Data listing Block Start
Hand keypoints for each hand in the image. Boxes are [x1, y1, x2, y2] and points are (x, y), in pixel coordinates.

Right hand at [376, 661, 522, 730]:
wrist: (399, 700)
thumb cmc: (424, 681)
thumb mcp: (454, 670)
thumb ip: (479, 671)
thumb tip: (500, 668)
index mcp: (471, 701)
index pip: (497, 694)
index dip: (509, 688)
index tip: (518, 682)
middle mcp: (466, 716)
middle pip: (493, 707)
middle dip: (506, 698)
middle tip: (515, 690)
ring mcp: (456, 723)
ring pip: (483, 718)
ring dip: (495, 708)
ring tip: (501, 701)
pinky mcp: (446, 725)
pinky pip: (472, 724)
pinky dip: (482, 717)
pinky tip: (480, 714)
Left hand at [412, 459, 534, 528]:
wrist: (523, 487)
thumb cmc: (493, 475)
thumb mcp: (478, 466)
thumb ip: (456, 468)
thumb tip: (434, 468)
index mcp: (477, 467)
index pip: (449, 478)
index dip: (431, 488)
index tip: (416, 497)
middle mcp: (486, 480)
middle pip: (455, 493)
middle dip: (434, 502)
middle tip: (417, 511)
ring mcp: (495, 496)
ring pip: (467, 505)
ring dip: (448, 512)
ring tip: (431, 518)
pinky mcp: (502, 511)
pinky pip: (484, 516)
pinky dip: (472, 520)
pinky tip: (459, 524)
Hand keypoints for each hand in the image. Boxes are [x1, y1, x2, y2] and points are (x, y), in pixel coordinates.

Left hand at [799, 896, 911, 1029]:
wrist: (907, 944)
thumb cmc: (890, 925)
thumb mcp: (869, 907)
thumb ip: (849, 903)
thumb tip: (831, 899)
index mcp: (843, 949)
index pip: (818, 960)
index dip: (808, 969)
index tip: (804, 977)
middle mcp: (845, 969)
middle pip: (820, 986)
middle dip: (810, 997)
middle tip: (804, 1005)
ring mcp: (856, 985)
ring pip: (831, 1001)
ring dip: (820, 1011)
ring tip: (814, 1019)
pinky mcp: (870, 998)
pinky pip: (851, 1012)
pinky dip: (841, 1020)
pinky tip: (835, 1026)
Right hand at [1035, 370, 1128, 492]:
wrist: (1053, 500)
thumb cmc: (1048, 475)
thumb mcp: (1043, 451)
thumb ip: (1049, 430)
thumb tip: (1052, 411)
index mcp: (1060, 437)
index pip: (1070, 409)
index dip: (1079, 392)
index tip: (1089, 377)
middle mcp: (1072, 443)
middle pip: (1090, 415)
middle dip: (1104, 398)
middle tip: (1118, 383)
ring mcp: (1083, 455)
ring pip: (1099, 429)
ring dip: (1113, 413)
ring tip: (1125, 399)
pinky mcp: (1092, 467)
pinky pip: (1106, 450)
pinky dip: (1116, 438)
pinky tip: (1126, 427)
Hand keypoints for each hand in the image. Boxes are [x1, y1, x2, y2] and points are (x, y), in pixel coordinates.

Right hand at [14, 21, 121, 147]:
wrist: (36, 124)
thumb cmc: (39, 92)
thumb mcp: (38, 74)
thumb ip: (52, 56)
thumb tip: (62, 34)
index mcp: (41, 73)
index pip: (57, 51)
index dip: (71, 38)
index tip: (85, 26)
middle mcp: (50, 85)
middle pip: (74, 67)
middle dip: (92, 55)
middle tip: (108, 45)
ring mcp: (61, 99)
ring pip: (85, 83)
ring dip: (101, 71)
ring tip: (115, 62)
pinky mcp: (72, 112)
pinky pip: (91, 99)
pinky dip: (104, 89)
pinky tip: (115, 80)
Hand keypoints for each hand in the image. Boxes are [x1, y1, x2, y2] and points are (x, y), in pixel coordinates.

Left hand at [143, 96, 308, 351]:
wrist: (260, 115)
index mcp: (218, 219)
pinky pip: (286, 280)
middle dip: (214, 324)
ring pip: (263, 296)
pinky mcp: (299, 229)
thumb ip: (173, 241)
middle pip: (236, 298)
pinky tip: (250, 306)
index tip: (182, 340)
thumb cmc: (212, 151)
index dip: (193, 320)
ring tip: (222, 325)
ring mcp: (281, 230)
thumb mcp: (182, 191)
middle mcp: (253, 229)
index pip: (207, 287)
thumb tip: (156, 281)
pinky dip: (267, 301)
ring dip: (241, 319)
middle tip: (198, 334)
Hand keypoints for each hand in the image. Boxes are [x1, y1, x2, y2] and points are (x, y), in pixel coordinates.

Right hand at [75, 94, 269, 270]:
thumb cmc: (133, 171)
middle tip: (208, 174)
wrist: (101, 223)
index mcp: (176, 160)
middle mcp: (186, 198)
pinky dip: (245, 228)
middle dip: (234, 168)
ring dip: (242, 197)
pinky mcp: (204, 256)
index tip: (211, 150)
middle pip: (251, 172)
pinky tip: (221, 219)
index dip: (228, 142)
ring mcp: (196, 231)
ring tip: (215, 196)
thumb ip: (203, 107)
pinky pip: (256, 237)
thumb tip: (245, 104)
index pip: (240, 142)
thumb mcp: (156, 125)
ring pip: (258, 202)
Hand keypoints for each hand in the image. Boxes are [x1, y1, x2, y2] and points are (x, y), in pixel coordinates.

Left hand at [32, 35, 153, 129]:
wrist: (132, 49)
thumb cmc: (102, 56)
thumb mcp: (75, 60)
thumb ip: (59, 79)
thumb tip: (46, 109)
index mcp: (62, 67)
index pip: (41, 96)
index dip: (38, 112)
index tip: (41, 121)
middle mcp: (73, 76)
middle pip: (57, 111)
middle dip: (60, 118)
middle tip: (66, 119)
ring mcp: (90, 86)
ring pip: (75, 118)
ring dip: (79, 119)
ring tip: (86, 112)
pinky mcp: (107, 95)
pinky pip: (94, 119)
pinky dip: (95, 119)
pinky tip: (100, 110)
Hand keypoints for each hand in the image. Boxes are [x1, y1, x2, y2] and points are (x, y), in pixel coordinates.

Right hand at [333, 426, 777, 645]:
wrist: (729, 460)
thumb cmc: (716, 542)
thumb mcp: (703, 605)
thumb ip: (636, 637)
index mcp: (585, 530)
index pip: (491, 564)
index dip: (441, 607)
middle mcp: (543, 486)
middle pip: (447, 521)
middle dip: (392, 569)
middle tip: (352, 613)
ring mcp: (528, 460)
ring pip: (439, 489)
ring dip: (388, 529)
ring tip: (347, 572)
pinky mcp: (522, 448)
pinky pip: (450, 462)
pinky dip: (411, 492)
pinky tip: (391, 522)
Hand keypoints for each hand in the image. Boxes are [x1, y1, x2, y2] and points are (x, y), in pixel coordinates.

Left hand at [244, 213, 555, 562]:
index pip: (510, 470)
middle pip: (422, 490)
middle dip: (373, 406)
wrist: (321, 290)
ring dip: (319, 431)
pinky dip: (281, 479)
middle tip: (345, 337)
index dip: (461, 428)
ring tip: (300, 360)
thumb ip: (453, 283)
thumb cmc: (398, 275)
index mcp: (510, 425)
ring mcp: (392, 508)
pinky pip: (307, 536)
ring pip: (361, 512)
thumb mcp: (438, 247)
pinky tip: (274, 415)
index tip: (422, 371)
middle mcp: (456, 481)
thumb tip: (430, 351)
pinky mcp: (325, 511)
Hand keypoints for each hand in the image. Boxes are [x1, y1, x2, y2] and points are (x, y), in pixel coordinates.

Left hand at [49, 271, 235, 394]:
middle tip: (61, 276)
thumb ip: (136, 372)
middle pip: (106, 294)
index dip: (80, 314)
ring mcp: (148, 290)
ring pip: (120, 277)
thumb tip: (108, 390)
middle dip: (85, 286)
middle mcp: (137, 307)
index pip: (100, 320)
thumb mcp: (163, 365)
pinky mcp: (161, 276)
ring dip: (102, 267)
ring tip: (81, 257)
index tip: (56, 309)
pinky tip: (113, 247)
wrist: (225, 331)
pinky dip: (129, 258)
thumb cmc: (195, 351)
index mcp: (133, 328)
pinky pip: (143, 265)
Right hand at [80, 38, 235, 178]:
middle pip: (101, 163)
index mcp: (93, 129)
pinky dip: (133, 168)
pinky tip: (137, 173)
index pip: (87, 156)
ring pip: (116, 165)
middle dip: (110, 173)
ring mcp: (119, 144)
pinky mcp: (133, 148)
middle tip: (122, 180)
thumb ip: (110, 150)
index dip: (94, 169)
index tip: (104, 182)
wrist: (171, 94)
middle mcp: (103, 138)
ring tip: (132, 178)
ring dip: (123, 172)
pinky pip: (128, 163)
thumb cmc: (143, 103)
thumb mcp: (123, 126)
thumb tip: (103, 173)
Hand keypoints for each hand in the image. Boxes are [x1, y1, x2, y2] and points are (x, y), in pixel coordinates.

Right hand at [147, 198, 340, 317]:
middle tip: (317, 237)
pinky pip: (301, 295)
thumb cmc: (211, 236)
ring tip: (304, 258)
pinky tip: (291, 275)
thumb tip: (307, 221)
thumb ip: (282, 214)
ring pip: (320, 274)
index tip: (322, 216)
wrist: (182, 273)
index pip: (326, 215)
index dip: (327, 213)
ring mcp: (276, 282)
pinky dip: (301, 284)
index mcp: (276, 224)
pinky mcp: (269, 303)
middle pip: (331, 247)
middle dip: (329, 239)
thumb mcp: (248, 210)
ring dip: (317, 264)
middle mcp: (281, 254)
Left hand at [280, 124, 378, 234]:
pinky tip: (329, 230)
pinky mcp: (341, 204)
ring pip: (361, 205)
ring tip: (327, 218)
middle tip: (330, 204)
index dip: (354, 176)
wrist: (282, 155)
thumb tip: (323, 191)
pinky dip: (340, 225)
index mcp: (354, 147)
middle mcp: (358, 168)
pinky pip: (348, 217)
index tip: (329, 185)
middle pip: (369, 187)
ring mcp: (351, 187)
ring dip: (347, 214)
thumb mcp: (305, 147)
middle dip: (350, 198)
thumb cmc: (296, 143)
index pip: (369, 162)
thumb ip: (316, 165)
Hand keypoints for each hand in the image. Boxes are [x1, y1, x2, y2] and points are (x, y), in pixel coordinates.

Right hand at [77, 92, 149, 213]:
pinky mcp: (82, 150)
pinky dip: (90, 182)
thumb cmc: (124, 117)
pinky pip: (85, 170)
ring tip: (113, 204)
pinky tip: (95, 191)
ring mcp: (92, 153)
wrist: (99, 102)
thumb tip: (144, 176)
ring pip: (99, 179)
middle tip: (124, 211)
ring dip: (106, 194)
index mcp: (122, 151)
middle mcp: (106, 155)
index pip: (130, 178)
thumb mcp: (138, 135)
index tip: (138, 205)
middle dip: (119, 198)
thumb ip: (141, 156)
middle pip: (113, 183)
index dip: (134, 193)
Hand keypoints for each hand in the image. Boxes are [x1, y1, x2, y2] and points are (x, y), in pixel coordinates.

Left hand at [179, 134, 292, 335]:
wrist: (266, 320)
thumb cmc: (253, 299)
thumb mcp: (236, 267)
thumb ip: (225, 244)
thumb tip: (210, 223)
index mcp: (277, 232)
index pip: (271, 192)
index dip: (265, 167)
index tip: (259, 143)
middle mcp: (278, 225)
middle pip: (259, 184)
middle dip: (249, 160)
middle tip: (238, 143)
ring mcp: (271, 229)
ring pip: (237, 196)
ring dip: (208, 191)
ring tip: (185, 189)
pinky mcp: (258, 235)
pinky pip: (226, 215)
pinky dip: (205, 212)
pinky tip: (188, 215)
Data listing Block End
Assignment –
Exactly the lines above from the one with "index mcp: (1060, 437)" to the one with "thumb tip: (62, 34)", both included, are to be quoted; leave the rest out.

Output for this task –
index mcp: (1060, 437)
index pip: (1070, 409)
index dip: (1079, 392)
index tip: (1089, 377)
middle mcp: (1072, 443)
middle pip: (1090, 415)
middle dip: (1104, 398)
middle tip: (1118, 383)
ring mcp: (1083, 455)
ring pip: (1099, 429)
ring dip: (1113, 413)
ring tip: (1125, 399)
pinky mcp: (1092, 467)
pinky pip: (1106, 450)
pinky dip: (1116, 438)
pinky tip: (1126, 427)
Hand keypoints for each hand in the image. Boxes are [x1, y1, x2, y2] and points are (x, y), in pixel coordinates.

Right hand at [14, 21, 121, 147]:
wrist: (36, 124)
thumb cmc: (39, 92)
thumb mcp: (38, 74)
thumb ip: (52, 56)
thumb tip: (62, 34)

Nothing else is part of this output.